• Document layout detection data
========================
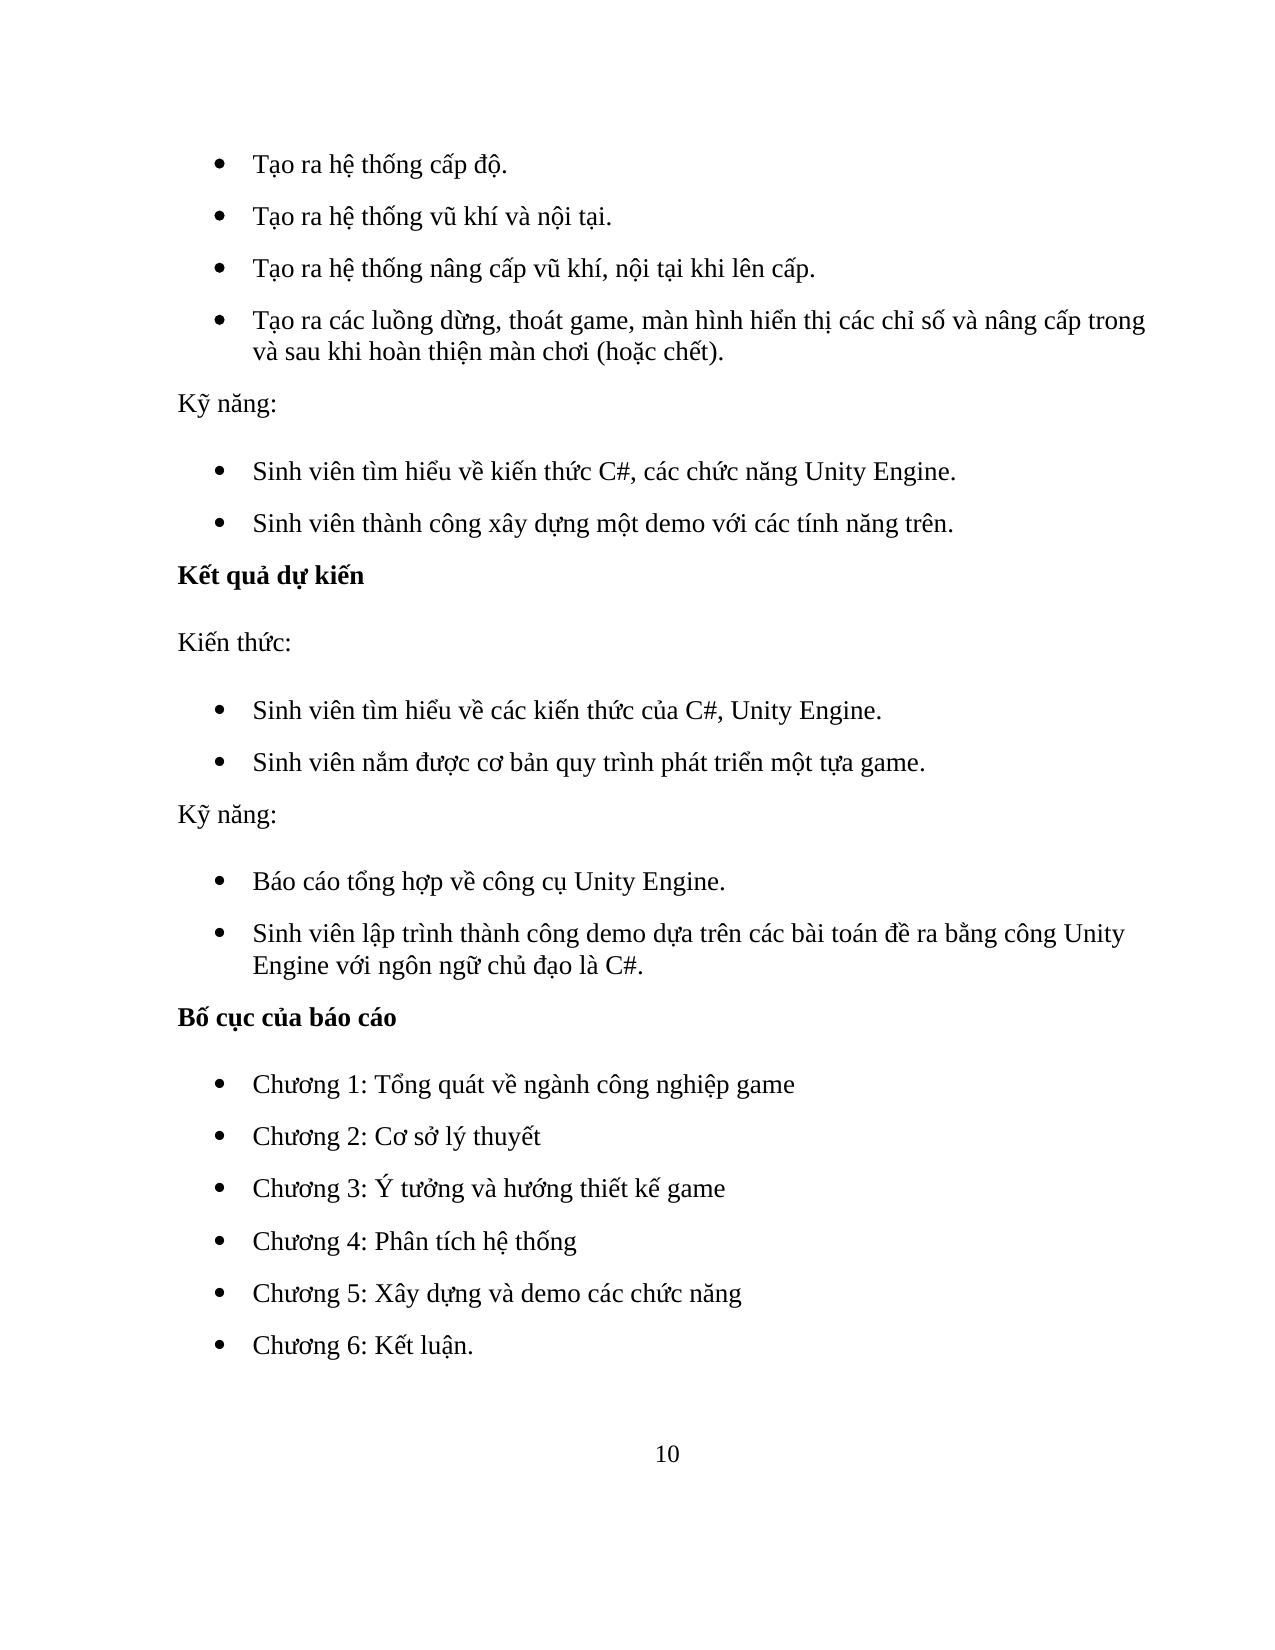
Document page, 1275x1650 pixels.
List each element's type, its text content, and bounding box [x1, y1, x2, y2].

list Sinh viên nắm được cơ bản quy trình phát triển một tựa game. [215, 746, 1157, 777]
list Tạo ra hệ thống nâng cấp vũ khí, nội tại khi lên cấp. [215, 252, 1157, 283]
list Chương 3: Ý tưởng và hướng thiết kế game [215, 1172, 1157, 1204]
text Kỹ năng: [177, 798, 1157, 829]
list Chương 6: Kết luận. [215, 1329, 1157, 1360]
list Chương 2: Cơ sở lý thuyết [215, 1120, 1157, 1152]
list Báo cáo tổng hợp về công cụ Unity Engine. [215, 866, 1157, 897]
text Kết quả dự kiến [177, 559, 1157, 590]
text Bố cục của báo cáo [177, 1001, 1157, 1032]
list Chương 5: Xây dựng và demo các chức năng [215, 1277, 1157, 1308]
list Sinh viên thành công xây dựng một demo với các tính năng trên. [215, 507, 1157, 538]
list Tạo ra hệ thống cấp độ. [215, 148, 1157, 179]
list Tạo ra các luồng dừng, thoát game, màn hình hiển thị các chỉ số và nâng cấp trong và sau khi hoàn thiện màn chơi (hoặc chết). [215, 304, 1157, 366]
list Chương 1: Tổng quát về ngành công nghiệp game [215, 1068, 1157, 1099]
text Kiến thức: [177, 626, 1157, 657]
list Sinh viên lập trình thành công demo dựa trên các bài toán đề ra bằng công Unity Engine với ngôn ngữ chủ đạo là C#. [215, 918, 1157, 980]
list Sinh viên tìm hiểu về các kiến thức của C#, Unity Engine. [215, 694, 1157, 725]
list Sinh viên tìm hiểu về kiến thức C#, các chức năng Unity Engine. [215, 455, 1157, 486]
text Kỹ năng: [177, 387, 1157, 418]
list Chương 4: Phân tích hệ thống [215, 1224, 1157, 1256]
list Tạo ra hệ thống vũ khí và nội tại. [215, 200, 1157, 231]
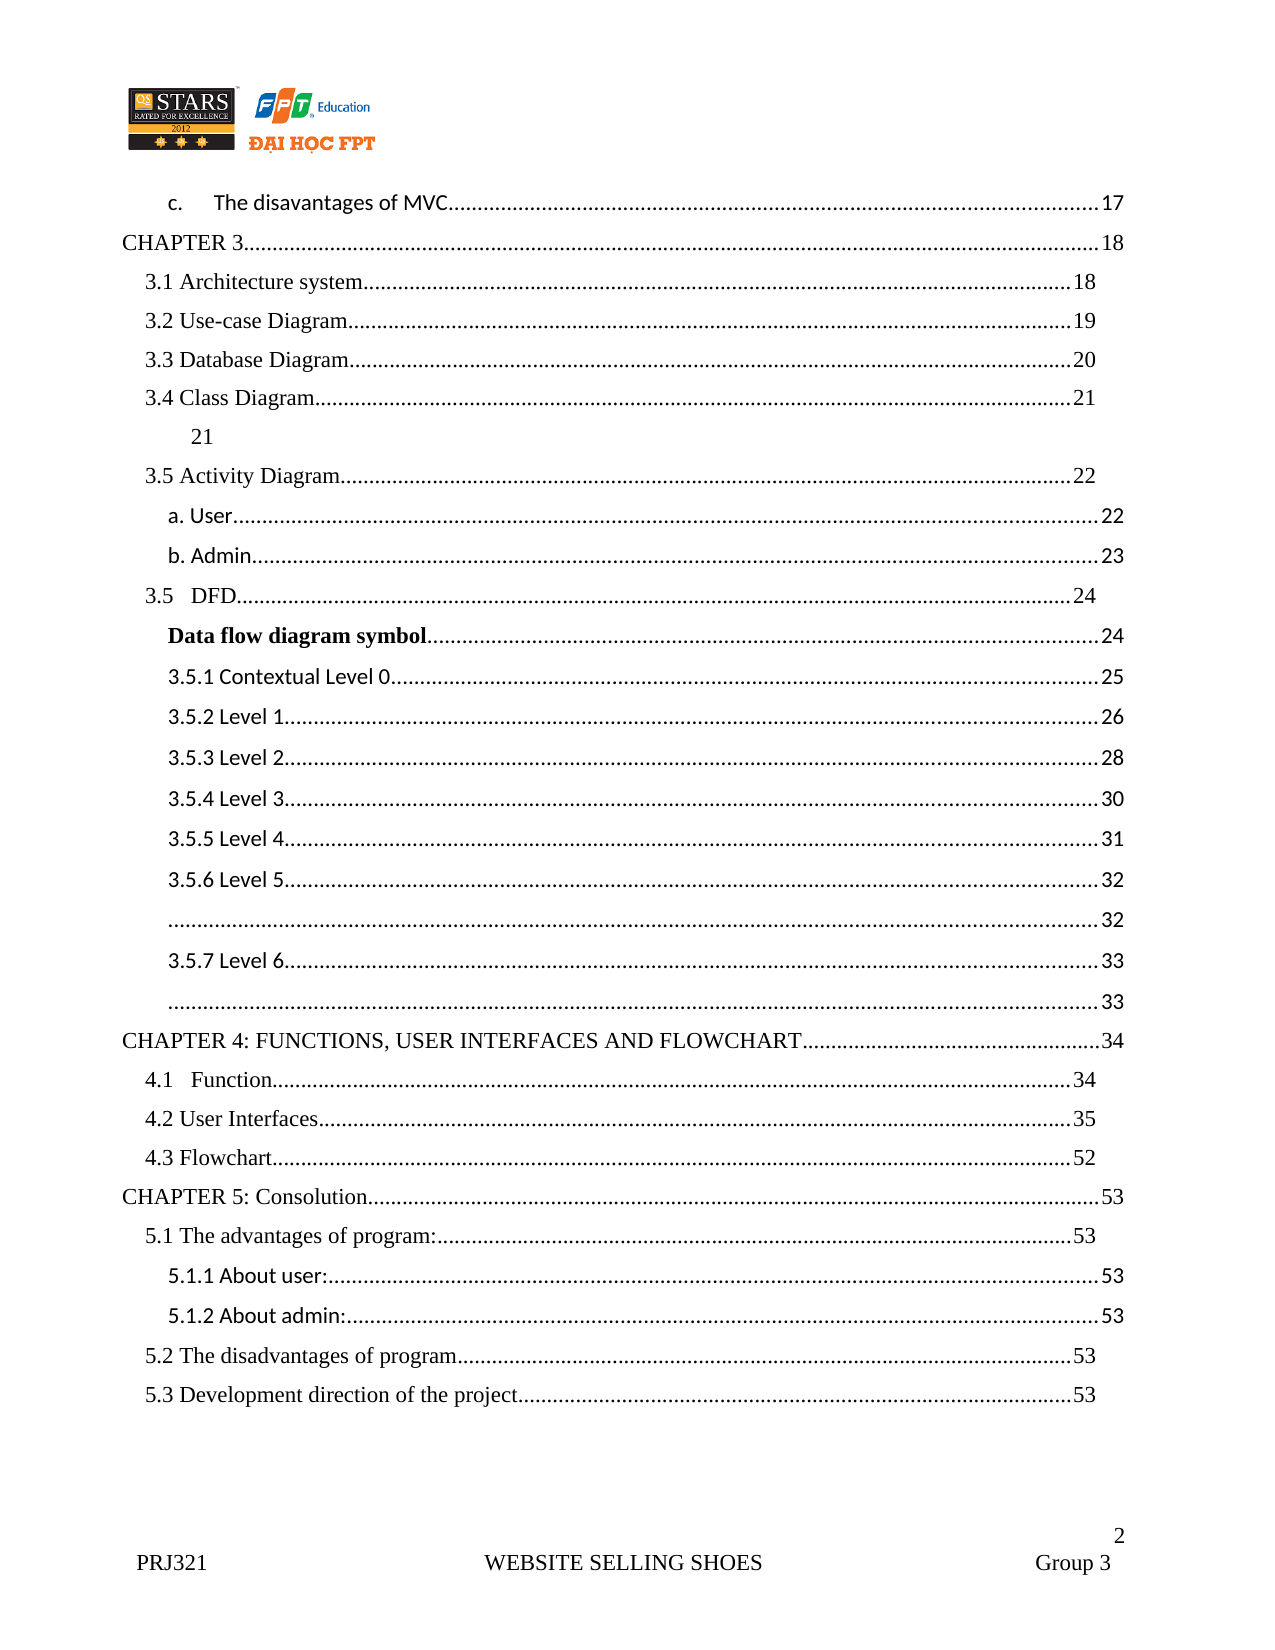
========================
Return only the number of lines in the preceding records that contain the string "chức".

• Result for this task
2